Du côté de la pédagogie, on peut citer la mise en place d’un « score carbone » affiché sur certains produits ; l’idée est que le consommateur prenne conscience, lorsqu’il achète un produit, de son empreinte carbone et qu’il se dirige le cas échéant vers d’autres produits moins polluants. L’intention est louable mais n’est-il pas naïf de penser qu’une bonne information suffira à changer les comportements ? Une taxe aurait été autrement plus incitative, en envoyant un signal clair : si vous voulez acheter des produits à forte émission de CO2, alors vous paierez beaucoup plus cher. Les consommateurs auraient vite compris leur intérêt.

Second outil : l’autorégulation, à l’image des acteurs de la publicité, qui vont élaborer un code de bonne conduite. A nouveau, l’intention est louable mais les expériences passées montrent que la logique des engagements donne souvent des résultats peu ambitieux. Cela provient du fait que les acteurs n’ont pas tous les mêmes intérêts et vont donc s’accorder sur le plus petit dénominateur commun. Ce risque est particulièrement vrai pour la publicité : il s’agit d’une activité transversale qui rassemble des annonceurs n’ayant pas la même exposition à la pollution.

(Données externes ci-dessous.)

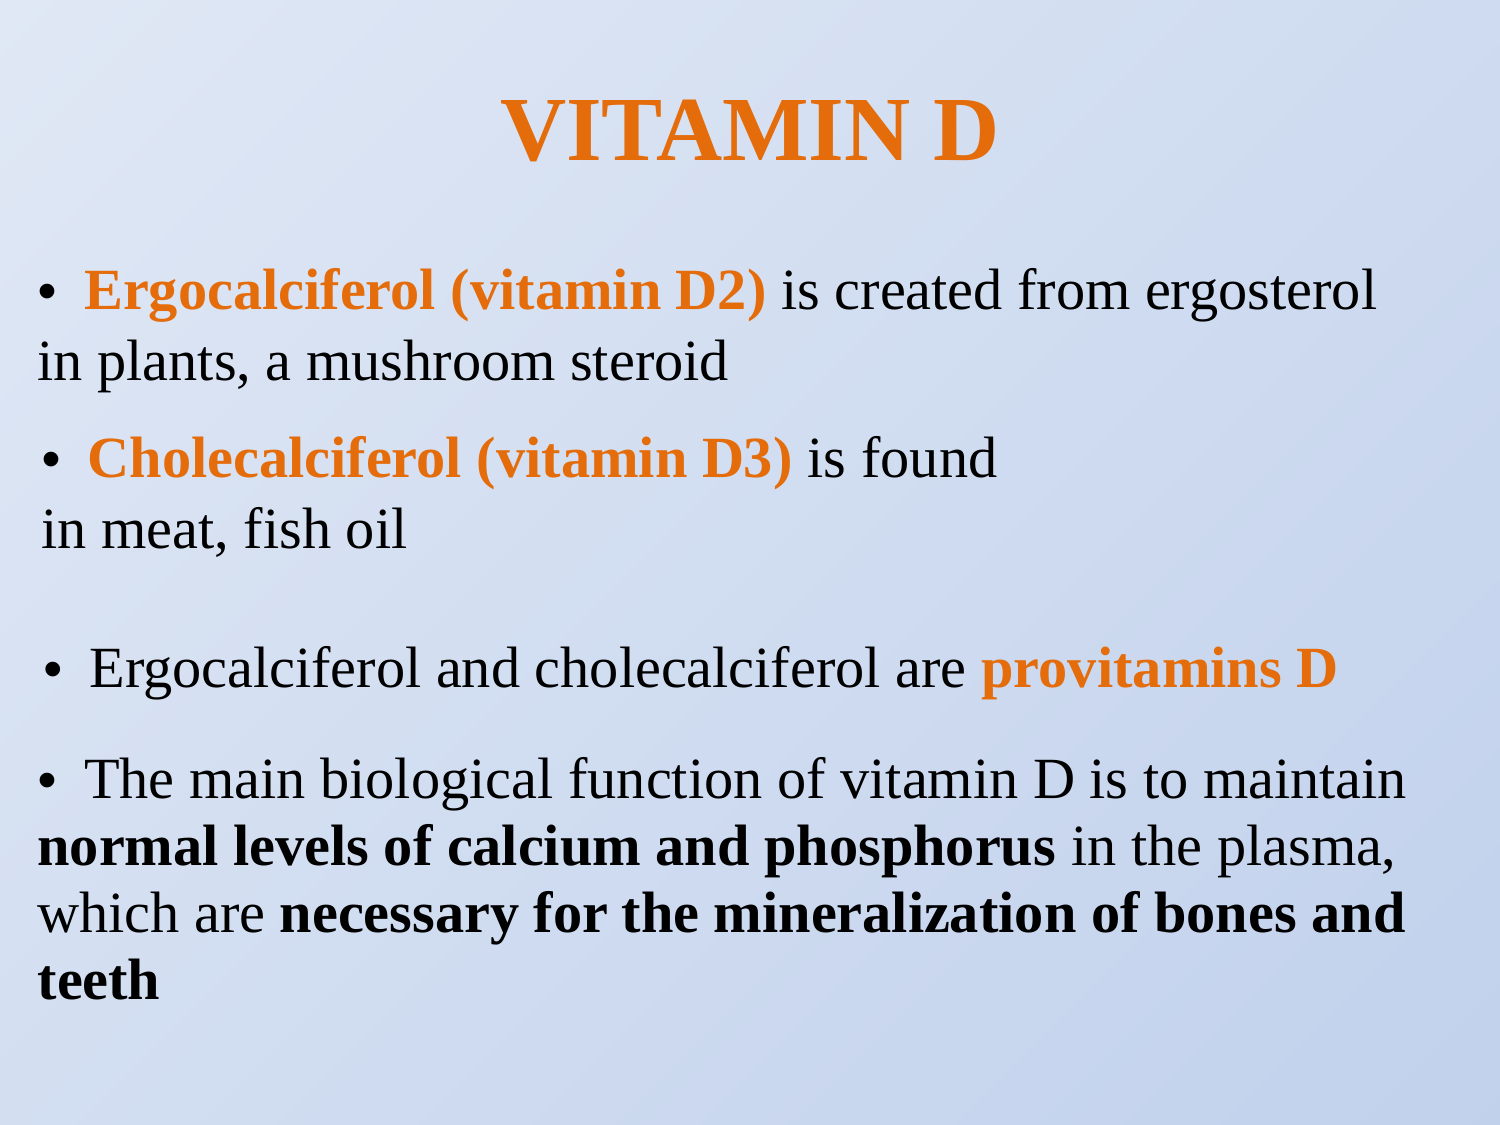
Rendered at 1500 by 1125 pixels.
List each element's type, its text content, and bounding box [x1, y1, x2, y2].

Sanctions. Qui plus est, la vérification externe des engagements est un exercice difficile, qui suppose que les indicateurs soient clairs et non contournables. Elle n’a de sens que si elle est assortie de sanctions dissuasives en cas de manquement. A nouveau, une taxe sur la publicité pour des produits à fortes émissions de CO2 aurait été simple et efficace pour modifier le comportement des acteurs.

Troisième outil : les interdictions, à l’image de la suppression des vols intérieurs pour lesquels existe un substitut ferroviaire en moins de deux heures trente. On pourrait se rassurer en se disant que l’interdiction permet d’atteindre avec certitude l’objectif de réduction des émissions. C’est vrai. Mais interdire une activité a aussi un coût qui doit être mis dans la balance : dans le cas de l’avion, on diminue certes les émissions de CO2 mais on ne peut exclure une hausse du prix des billets de train, puisqu’un concurrent aura disparu du marché. De plus, est-on certain que les clients de l’avion vont se reporter sur le train plutôt que sur… la voiture ? A nouveau, une taxe sur les billets d’avion aurait envoyé aux clients un signal clair.

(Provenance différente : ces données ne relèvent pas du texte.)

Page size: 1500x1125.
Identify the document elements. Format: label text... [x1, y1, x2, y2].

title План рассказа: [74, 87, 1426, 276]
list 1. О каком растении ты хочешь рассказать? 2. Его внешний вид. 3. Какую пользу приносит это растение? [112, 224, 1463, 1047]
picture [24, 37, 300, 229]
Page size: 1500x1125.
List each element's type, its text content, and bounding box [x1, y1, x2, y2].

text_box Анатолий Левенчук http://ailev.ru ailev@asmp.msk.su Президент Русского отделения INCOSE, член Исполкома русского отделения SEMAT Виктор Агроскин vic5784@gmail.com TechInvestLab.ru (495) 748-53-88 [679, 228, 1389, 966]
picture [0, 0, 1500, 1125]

Bref, l’outil préféré des économistes pour remédier aux externalités négatives, à savoir la taxe, est bien peu présent dans le projet de loi. On comprend politiquement pourquoi : après l’épisode des Gilets jaunes, la notion même de taxe est devenue un chiffon rouge. Mais c’est dommage économiquement : pensée il y a maintenant un siècle par Pigou, la taxe a le mérite de la simplicité et de l’efficacité. Pour changer durablement les comportements, elle joue moins sur les bonnes intentions et l’interdiction que sur l’intérêt bien compris des acteurs, en leur envoyant un signal au travers du prix.